EXERCISE BRIEF:
Please return every record exactly, with no pictures included.

DATA FOR ANALYSIS:

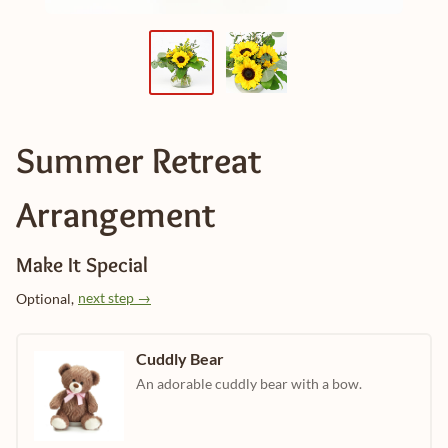
Summer Retreat
Arrangement
Make It Special
next step →
Optional,
Cuddly Bear
An adorable cuddly bear with a bow.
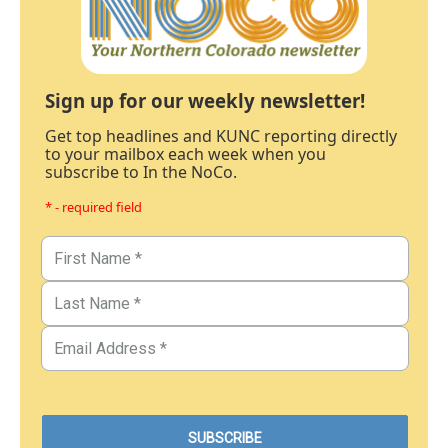
Sign up for our weekly newsletter!
Get top headlines and KUNC reporting directly
to your mailbox each week when you
subscribe to In the NoCo.
* - required field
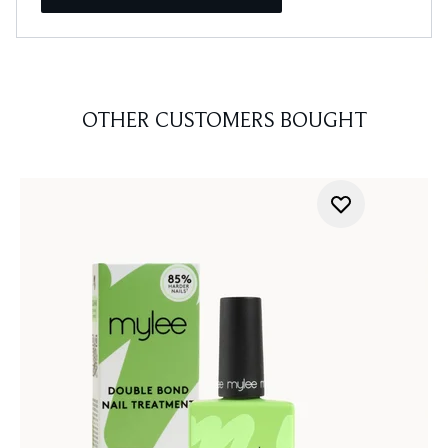
OTHER CUSTOMERS BOUGHT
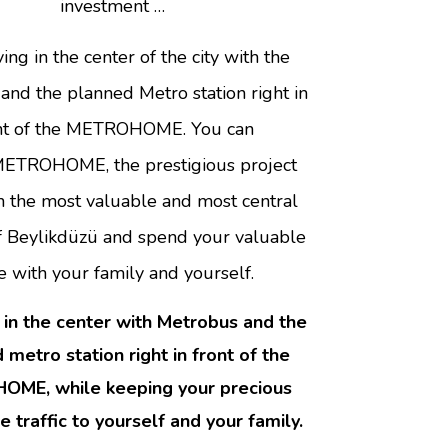
investment …
ving in the center of the city with the
nd the planned Metro station right in
nt of the METROHOME. You can
ETROHOME, the prestigious project
in the most valuable and most central
of Beylikdüzü and spend your valuable
e with your family and yourself.
t in the center with Metrobus and the
 metro station right in front of the
ME, while keeping your precious
he traffic to yourself and your family.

RESULT OF THE EXERCISE:
Summer Retreat
Arrangement
Make It Special
next step →
Optional,
Cuddly Bear
An adorable cuddly bear with a bow.
Sign up for our weekly newsletter!
Get top headlines and KUNC reporting directly
to your mailbox each week when you
subscribe to In the NoCo.
* - required field
OTHER CUSTOMERS BOUGHT
investment …
ving in the center of the city with the
nd the planned Metro station right in
nt of the METROHOME. You can
ETROHOME, the prestigious project
in the most valuable and most central
of Beylikdüzü and spend your valuable
e with your family and yourself.
t in the center with Metrobus and the
 metro station right in front of the
ME, while keeping your precious
he traffic to yourself and your family.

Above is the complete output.